Management issues shall only be raised briefly here as the focus of the dissertation is the assessment process.
Management was nearly always delivered through the family. Families proved the greatest ally in management. Their usual wish was for their mentally ill relative to stay, and would go to great lengths to ensure that the patient did not need to be sent to Alice Springs. (This contrasts with my experience of white families where there may be a tendency to put pressure to admit the patient).
Thus the family will often monitor medicationtaking if compliance is a problem, sometimes being as effective as a Community Treatment Order. Occasionally even the tolerance of the family would be exhausted by very difficult or disturbed patients, and the family would make a decision that the patient needed to be taken away, involuntarily if necessary, to the psychiatry ward at Alice Springs Hospital. In deciding whether a patient needed admission or not I would be guided a lot more by the family’s wishes than in working in the Western setting where my clinical assessment of the patient would carry much more weight. If I thought the family were greatly underestimating the risks in deciding to keep the patient in the community, I would attempt to become involved in the discussion process to influence them in favour of admission especially if the risk was one of suicide. Violence and aggression seem to be tolerated a lot more in the remote Aboriginal communities than non-Aboriginal society. I was never in a position where I had to authorise an involuntary admission against the family’s wishes. Occasionally I approved admissions that were not clinically indicated when great family pressure was applied for admission.

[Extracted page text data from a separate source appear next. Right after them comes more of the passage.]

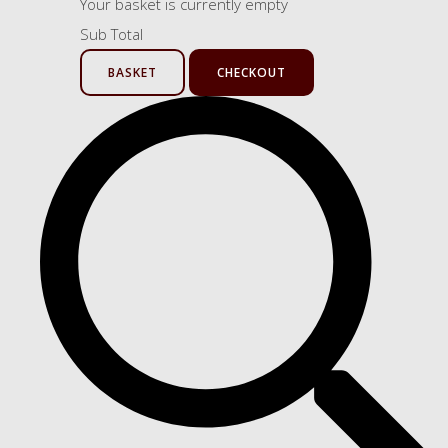
Your basket is currently empty
Sub Total
BASKET
CHECKOUT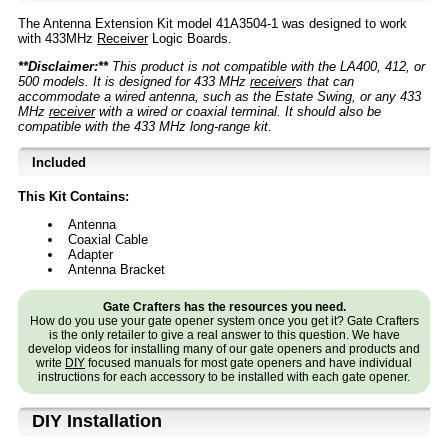
The Antenna Extension Kit model 41A3504-1 was designed to work
with 433MHz
Receiver
Logic Boards.
**Disclaimer:**
This product is not compatible with the LA400, 412, or
500 models. It is designed for 433 MHz
receiver
s that can
accommodate a wired antenna, such as the Estate Swing, or any 433
MHz
receiver
with a wired or coaxial terminal. It should also be
compatible with the 433 MHz long-range kit.
Included
This Kit Contains:
Antenna
Coaxial Cable
Adapter
Antenna Bracket
Gate Crafters has the resources you need.
How do you use your gate opener system once you get it? Gate Crafters
is the only retailer to give a real answer to this question. We have
develop videos for installing many of our gate openers and products and
write
DIY
focused manuals for most gate openers and have individual
instructions for each accessory to be installed with each gate opener.
D⁣IY Installation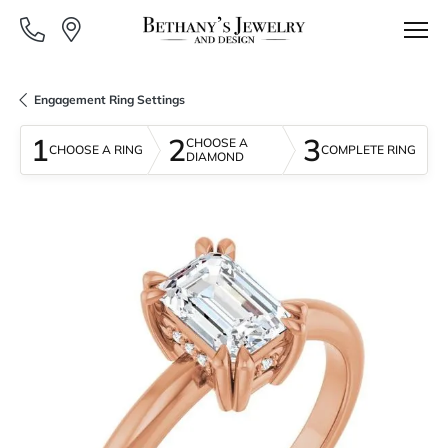
Engagement Ring Settings
1
2
3
CHOOSE A
CHOOSE A RING
COMPLETE RING
DIAMOND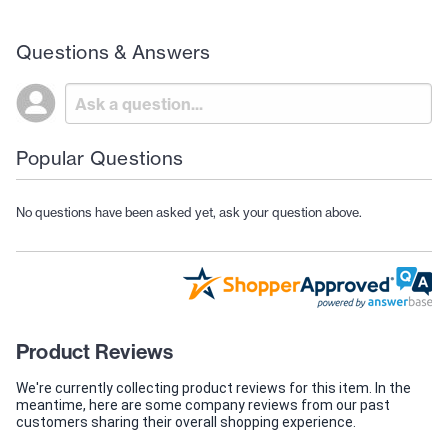
Questions & Answers
Popular Questions
No questions have been asked yet, ask your question above.
Product Reviews
We're currently collecting product reviews for this item. In the
meantime, here are some company reviews from our past
customers sharing their overall shopping experience.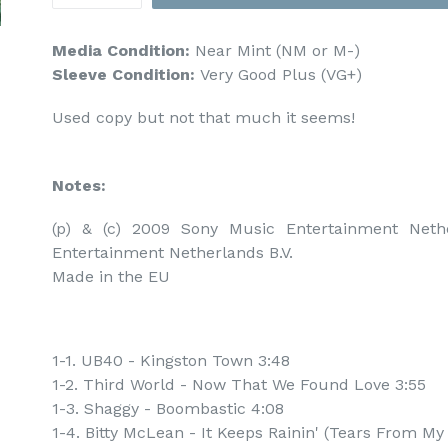
Media Condition:
Near Mint (NM or M-)
Sleeve Condition:
Very Good Plus (VG+)
Used copy but not that much it seems!
Notes:
(p) & (c) 2009 Sony Music Entertainment Nethe
Entertainment Netherlands B.V.

Made in the EU
1-1. UB40 - Kingston Town 3:48
1-2. Third World - Now That We Found Love 3:55
1-3. Shaggy - Boombastic 4:08
1-4. Bitty McLean - It Keeps Rainin' (Tears From My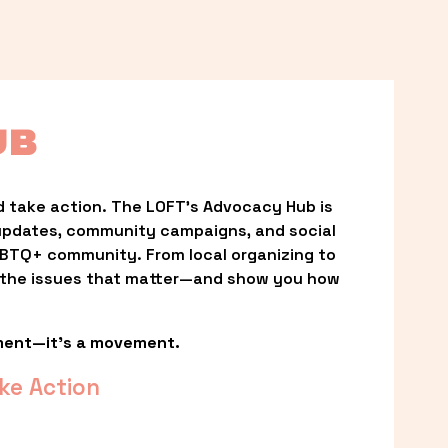
UB
 take action. The LOFT’s Advocacy Hub is 
updates, community campaigns, and social 
LGBTQ+ community. From local organizing to 
t the issues that matter—and show you how 
ment—it’s a movement.
ke Action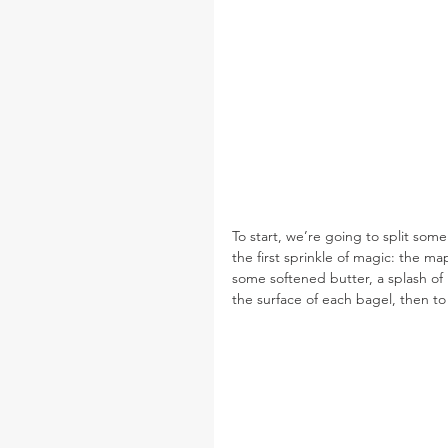
To start, we’re going to split so
the first sprinkle of magic: the m
some softened butter, a splash of m
the surface of each bagel, then to t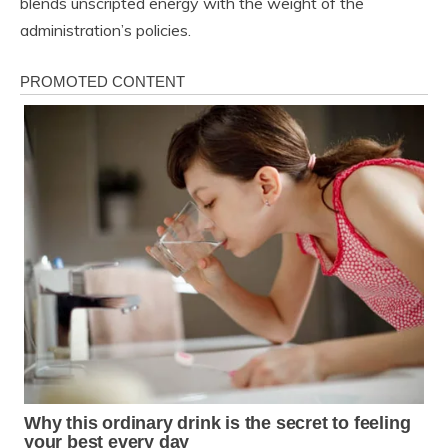
blends unscripted energy with the weight of the
administration’s policies.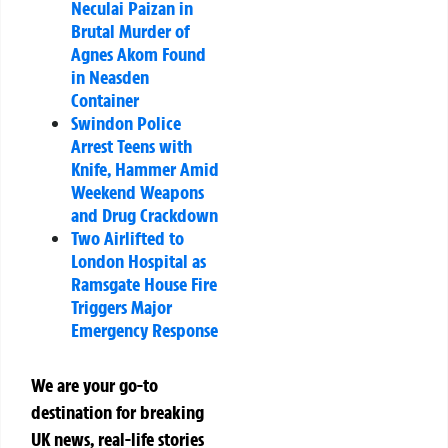
Neculai Paizan in
Brutal Murder of
Agnes Akom Found
in Neasden
Container
Swindon Police
Arrest Teens with
Knife, Hammer Amid
Weekend Weapons
and Drug Crackdown
Two Airlifted to
London Hospital as
Ramsgate House Fire
Triggers Major
Emergency Response
We are your go-to
destination for breaking
UK news, real-life stories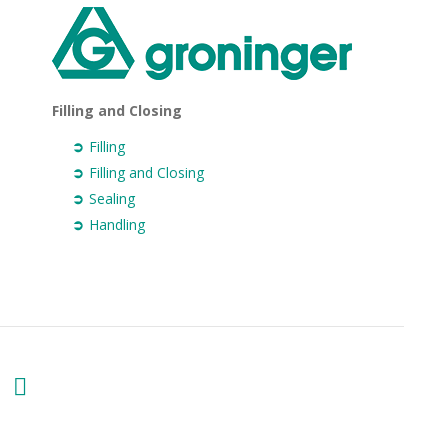
Filling and Closing
Filling
Filling and Closing
Sealing
Handling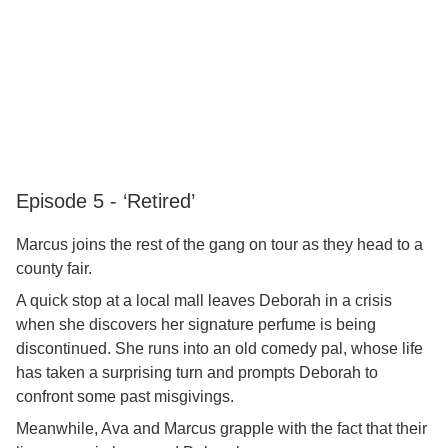
Episode 5 - ‘Retired’
Marcus joins the rest of the gang on tour as they head to a
county fair.
A quick stop at a local mall leaves Deborah in a crisis
when she discovers her signature perfume is being
discontinued. She runs into an old comedy pal, whose life
has taken a surprising turn and prompts Deborah to
confront some past misgivings.
Meanwhile, Ava and Marcus grapple with the fact that their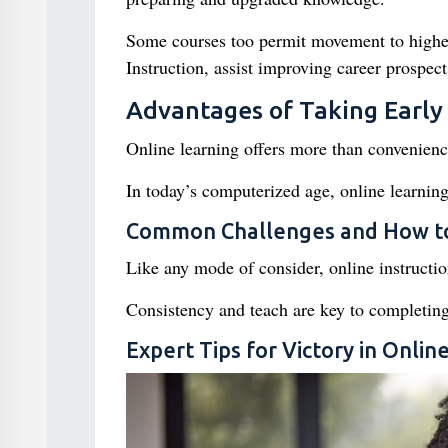
Some courses too permit movement to higher
Instruction, assist improving career prospec
Advantages of Taking Early
Online learning offers more than convenien
In today’s computerized age, online learning
Common Challenges and How 
Like any mode of consider, online instructi
Consistency and teach are key to completing
Expert Tips for Victory in Onli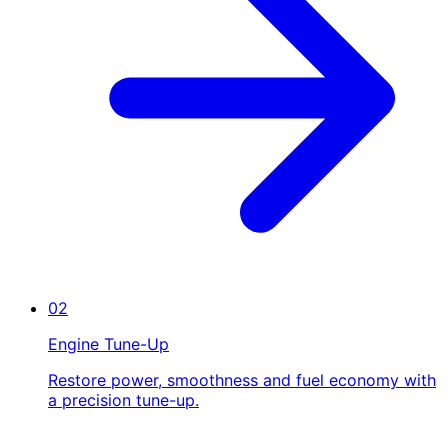
02
Engine Tune-Up
Restore power, smoothness and fuel economy with
a precision tune-up.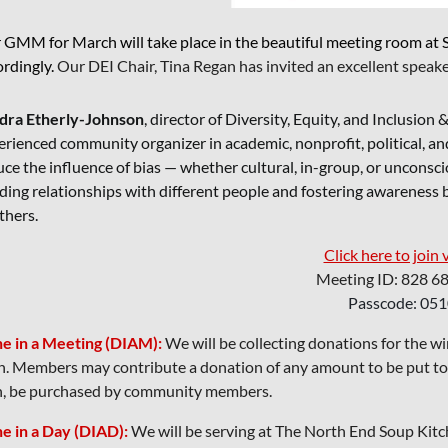
 GMM for March will take place in the beautiful meeting room at Se
ordingly.
Our DEI Chair, Tina Regan has invited an excellent speake
dra Etherly-Johnson
, director of Diversity, Equity, and Inclusio
rienced community organizer in academic, nonprofit, political, and
ce the influence of bias — whether cultural, in-group, or unconscio
lding relationships with different people and fostering awareness
thers.
Click here to join 
Meeting ID: 828 6
Passcode: 05
e in a Meeting (DIAM):
We will be collecting donations for the w
h. Members may contribute a donation of any amount to be put towa
n, be purchased by community members.
e in a Day (DIAD):
We will be serving at The North End Soup Ki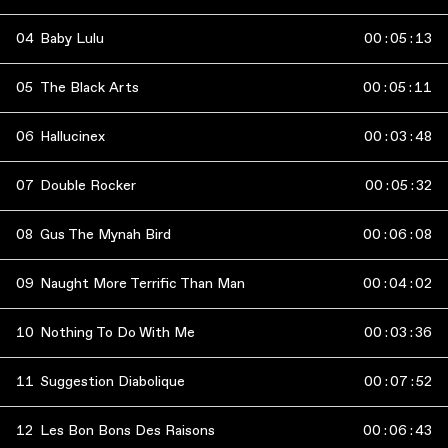
04
Baby Lulu
00
:
05
:
13
05
The Black Arts
00
:
05
:
11
06
Hallucinex
00
:
03
:
48
07
Double Rocker
00
:
05
:
32
08
Gus The Mynah Bird
00
:
06
:
08
09
Naught More Terrific Than Man
00
:
04
:
02
10
Nothing To Do With Me
00
:
03
:
36
11
Suggestion Diabolique
00
:
07
:
52
12
Les Bon Bons Des Raisons
00
:
06
:
43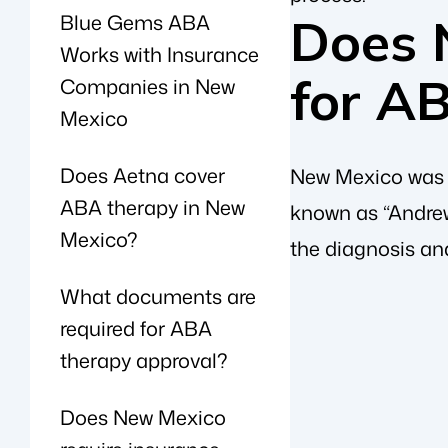
Blue Gems ABA
Does 
Works with Insurance
for A
Companies in New
Mexico
Does Aetna cover
New Mexico was an
ABA therapy in New
known as “Andrew
Mexico?
the diagnosis an
What documents are
required for ABA
therapy approval?
Does New Mexico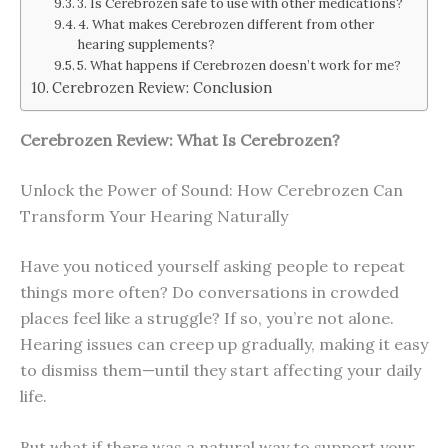
3. Is Cerebrozen safe to use with other medications?
4. What makes Cerebrozen different from other
hearing supplements?
5. What happens if Cerebrozen doesn’t work for me?
Cerebrozen Review: Conclusion
Cerebrozen Review: What Is Cerebrozen?
Unlock the Power of Sound: How Cerebrozen Can
Transform Your Hearing Naturally
Have you noticed yourself asking people to repeat
things more often? Do conversations in crowded
places feel like a struggle? If so, you’re not alone.
Hearing issues can creep up gradually, making it easy
to dismiss them—until they start affecting your daily
life.
But what if there was a natural way to support your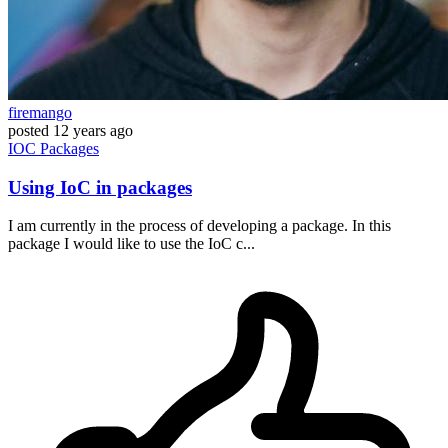
firemango
posted
12 years ago
IOC
Packages
Using IoC in packages
I am currently in the process of developing a package. In this
package I would like to use the IoC c...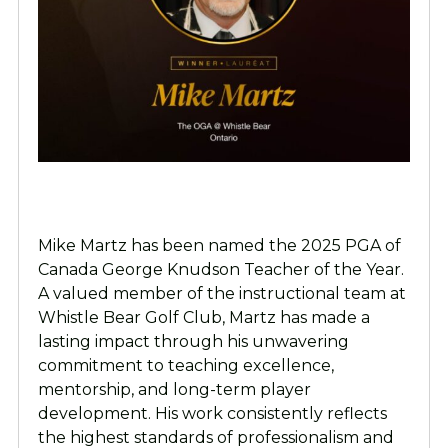
Mike Martz has been named the 2025 PGA of
Canada George Knudson Teacher of the Year.
A valued member of the instructional team at
Whistle Bear Golf Club, Martz has made a
lasting impact through his unwavering
commitment to teaching excellence,
mentorship, and long-term player
development. His work consistently reflects
the highest standards of professionalism and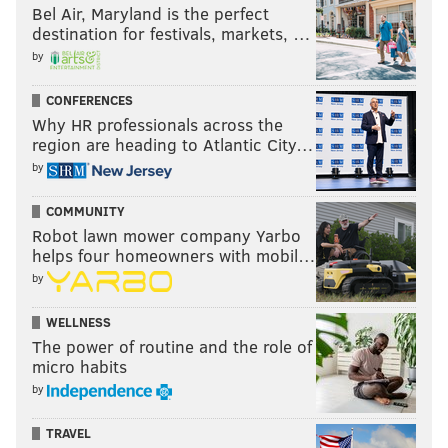
Bel Air, Maryland is the perfect
destination for festivals, markets, …
by
CONFERENCES
Why HR professionals across the
region are heading to Atlantic City…
by
COMMUNITY
Robot lawn mower company Yarbo
helps four homeowners with mobil…
by
WELLNESS
The power of routine and the role of
micro habits
by
TRAVEL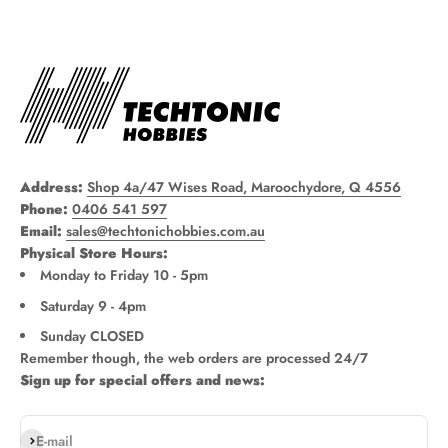
Address:
Shop 4a/47 Wises Road, Maroochydore, Q 4556
Phone:
0406 541 597
Email:
sales@techtonichobbies.com.au
Physical Store Hours:
Monday to Friday 10 - 5pm
Saturday 9 - 4pm
Sunday CLOSED
Remember though, the web orders are processed 24/7
Sign up for special offers and news:
Subscribe
E-mail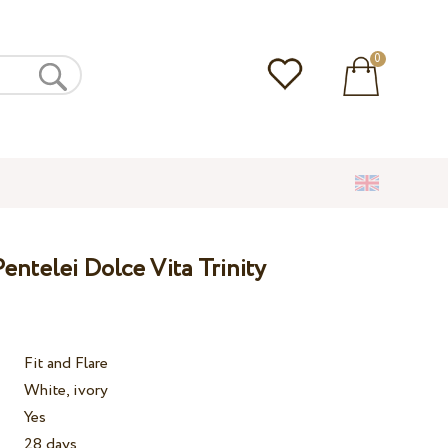
0
ntelei Dolce Vita Trinity
Fit and Flare
White, ivory
Yes
28 days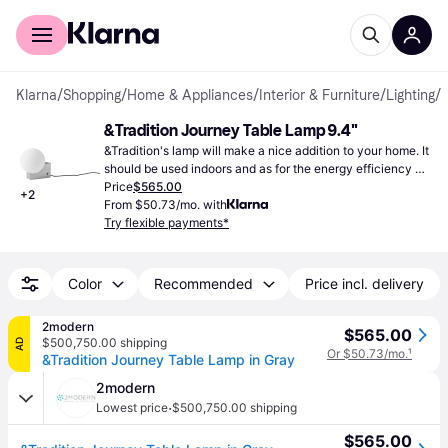
For shoppers
For business
Klarna
/
Shopping
/
Home & Appliances
/
Interior & Furniture
/
Lighting
/
&Tradition Journey Table Lamp 9.4"
&Tradition's lamp will make a nice addition to your home. It 
should be used indoors and as for the energy efficiency 
class, it's G.
Price
$565.00
+
2
From $50.73/mo. with
Try flexible payments*
Color
Recommended
Price incl. delivery
2modern
$565.00
$500,750.00 shipping
AD
Or $50.73/mo.
¹
&Tradition Journey Table Lamp in Gray
2modern
·
Lowest price
$500,750.00 shipping
$565.00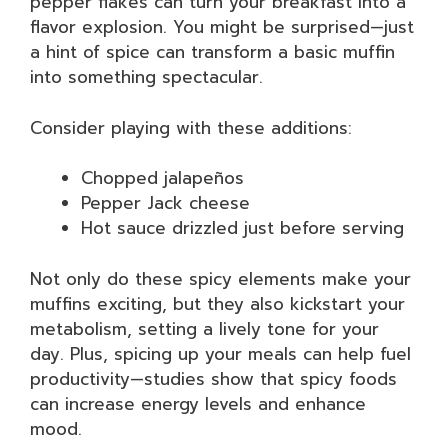
pepper flakes can turn your breakfast into a
flavor explosion. You might be surprised—just
a hint of spice can transform a basic muffin
into something spectacular.
Consider playing with these additions:
Chopped jalapeños
Pepper Jack cheese
Hot sauce drizzled just before serving
Not only do these spicy elements make your
muffins exciting, but they also kickstart your
metabolism, setting a lively tone for your
day. Plus, spicing up your meals can help fuel
productivity—studies show that spicy foods
can increase energy levels and enhance
mood.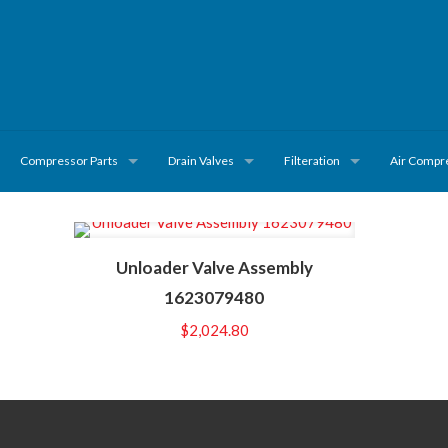
Compressor Parts
Drain Valves
Filteration
Air Compr
Unloader Valve Assembly
1623079480
$
2,024.80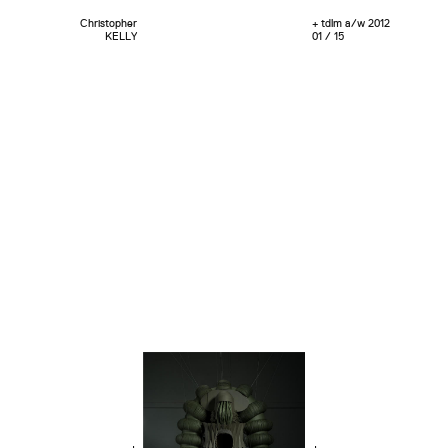
Christopher
+ tdlm a/w 2012
KELLY
01 / 15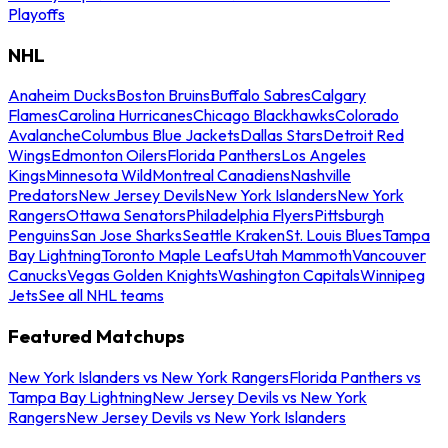
Playoffs
NHL
Anaheim Ducks
Boston Bruins
Buffalo Sabres
Calgary
Flames
Carolina Hurricanes
Chicago Blackhawks
Colorado
Avalanche
Columbus Blue Jackets
Dallas Stars
Detroit Red
Wings
Edmonton Oilers
Florida Panthers
Los Angeles
Kings
Minnesota Wild
Montreal Canadiens
Nashville
Predators
New Jersey Devils
New York Islanders
New York
Rangers
Ottawa Senators
Philadelphia Flyers
Pittsburgh
Penguins
San Jose Sharks
Seattle Kraken
St. Louis Blues
Tampa
Bay Lightning
Toronto Maple Leafs
Utah Mammoth
Vancouver
Canucks
Vegas Golden Knights
Washington Capitals
Winnipeg
Jets
See all NHL teams
Featured Matchups
New York Islanders vs New York Rangers
Florida Panthers vs
Tampa Bay Lightning
New Jersey Devils vs New York
Rangers
New Jersey Devils vs New York Islanders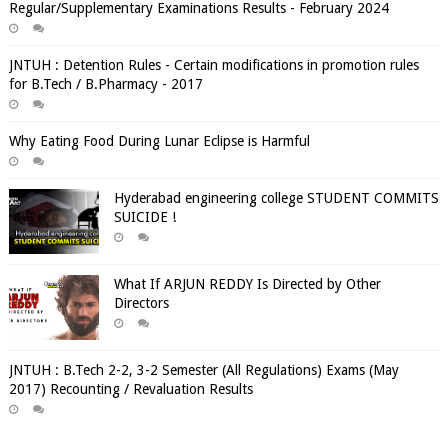
Regular/Supplementary Examinations Results - February 2024
JNTUH : Detention Rules - Certain modifications in promotion rules
for B.Tech / B.Pharmacy - 2017
Why Eating Food During Lunar Eclipse is Harmful
Hyderabad engineering college STUDENT COMMITS
SUICIDE !
What If ARJUN REDDY Is Directed by Other
Directors
JNTUH : B.Tech 2-2, 3-2 Semester (All Regulations) Exams (May
2017) Recounting / Revaluation Results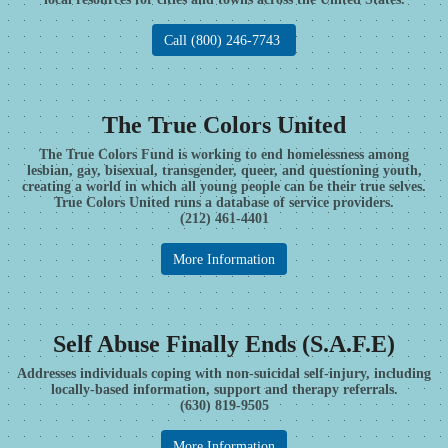
Call (800) 246-7743
The True Colors United
The True Colors Fund is working to end homelessness among
lesbian, gay, bisexual, transgender, queer, and questioning youth,
creating a world in which all young people can be their true selves.
True Colors United runs a database of service providers.
(212) 461-4401
More Information
Self Abuse Finally Ends (S.A.F.E)
Addresses individuals coping with non-suicidal self-injury, including
locally-based information, support and therapy referrals.
(630) 819-9505
More Information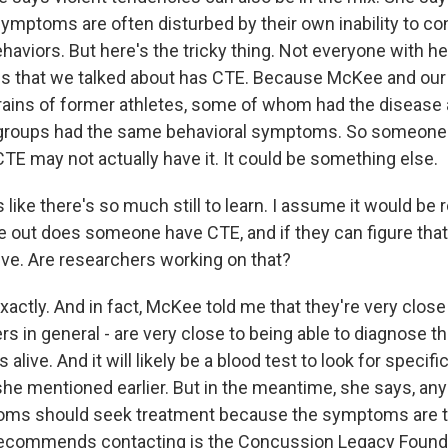
mptoms are often disturbed by their own inability to cont
aviors. But here's the tricky thing. Not everyone with he
 that we talked about has CTE. Because McKee and our
rains of former athletes, some of whom had the diseas
th groups had the same behavioral symptoms. So someon
TE may not actually have it. It could be something else.
 like there's so much still to learn. I assume it would be re
re out does someone have CTE, and if they can figure that
alive. Are researchers working on that?
ctly. And in fact, McKee told me that they're very close 
s in general - are very close to being able to diagnose th
live. And it will likely be a blood test to look for specific
 she mentioned earlier. But in the meantime, she says, a
oms should seek treatment because the symptoms are t
recommends contacting is the Concussion Legacy Founda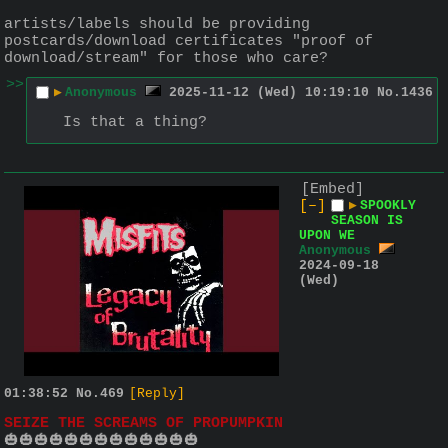
artists/labels should be providing 
postcards/download certificates "proof of 
download/stream" for those who care?
>>
▶
Anonymous
2025-11-12 (Wed) 10:19:10
No.
1436
Is that a thing?
[Embed]
[–]
▶
SPOOKLY
SEASON IS
UPON WE
Anonymous
2024-09-18
(Wed)
01:38:52
No.
469
[Reply]
SEIZE THE SCREAMS OF PROPUMPKIN
🎃🎃🎃🎃🎃🎃🎃🎃🎃🎃🎃🎃🎃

In complicated family problems where the family are reasonably functional, management is best handled by: calling a family meeting, crystallising what the problems are and then asking the family to come up with a solution. This approach has been used successfully several times by the Barkly Mental Health Team (personal communication from Ms Sue Arkle and Ms Fiona Grant).
For example, a young Aboriginal woman was repeatedly self harming, she claims out of frustration at being treated without respect by her husband. Her husband and his elder wife (multiple marriages are still common), were much older than the patient, and treated her more as a daughter. After a family meeting, the family were told to come up with a solution. Their solution was to send the younger wife away to another community for her to find a younger husband. It may seem a harsh solution to Western eyes, but it worked and was accepted by all members of the family. The Barkly Mental Health Team had acted as the facilitator in this process.
Figure 17. Clinic nurse administering antibiotics
Families would have trouble understanding the negative symptoms of schizophrenia and this could result in the patient being chided for laziness and a high expressed emotion milieu could develop. Family psychoeducation was attempted in these cases but with mixed results because of the lack of resources to follow through with this. Sometimes respite is an option especially for the ‘humbugging’ chronic schizophrenic client, so that the patient can stay with other relatives in another community or Alice Springs for periods of time.
Storytelling was the best mode for psychoeducation, by putting scenarios in the third person, for example, ‘I know a woman in another community, who reminds me of you. She felt strong so she decided to stop getting her needle. But after a while the needle wore off and she got the voices again and had to go to hospital.’
Psychoeducation was also necessary with the use of medication. Often it was thought by patient and family that the medication could be stopped as soon as the symptoms abated. The concept of maintenance medication for a mental problem was poorly understood, until I compared it to diabetes (an illness well known to most Aboriginal families). In one case a patient was prescribed stelezine for auditory hallucinations and when I revisited him two months later the symptoms were in remission and the patient was very pleased with the effects of the medication. When I asked if he needed a new supply he declined this offer and said he carried the blue pills wherever he went and showed me an unopened plastic container of stelezine. He believed that merely carrying the pills around on his person would be enough to treat the psychosis. In his case, he was proved right.
Psychiatric emergencies are a difficult problem logistically in remote areas and I have been involved in up-dating the protocols for (a) Transport of potentially violent patients and (b) Psychiatric emergencies, for the new edition of the ‘CARPA Standard Treatment Manual’, a manual distributed throughout remote areas of Australia and used by clinic nurses and AHWs (see Appendix 7. Note the need to use simple non-jargon language). Air transport is the most safe and humane mode of transport as long as careful precautions are taken.
One of the hardest aspects of management was the fact that we were only able to visit communities once every two to four months. In some communities there were very serious cases of mental illness that ordinarily would have a member of a Crisis Team visiting daily. It would often be too much to ask clinic nurses or AHWs to perform the role of a Crisis Team, and it was hard to manage the cases over the phone. Sometimes on visiting a community we find that few of our recommendations had been implemented since our previous visit, for example proposed trial of medication have been aborted because ‘he didn’t like the tablets’. Now with an extra RMHN on board we hope to follow progress of cases more assertively.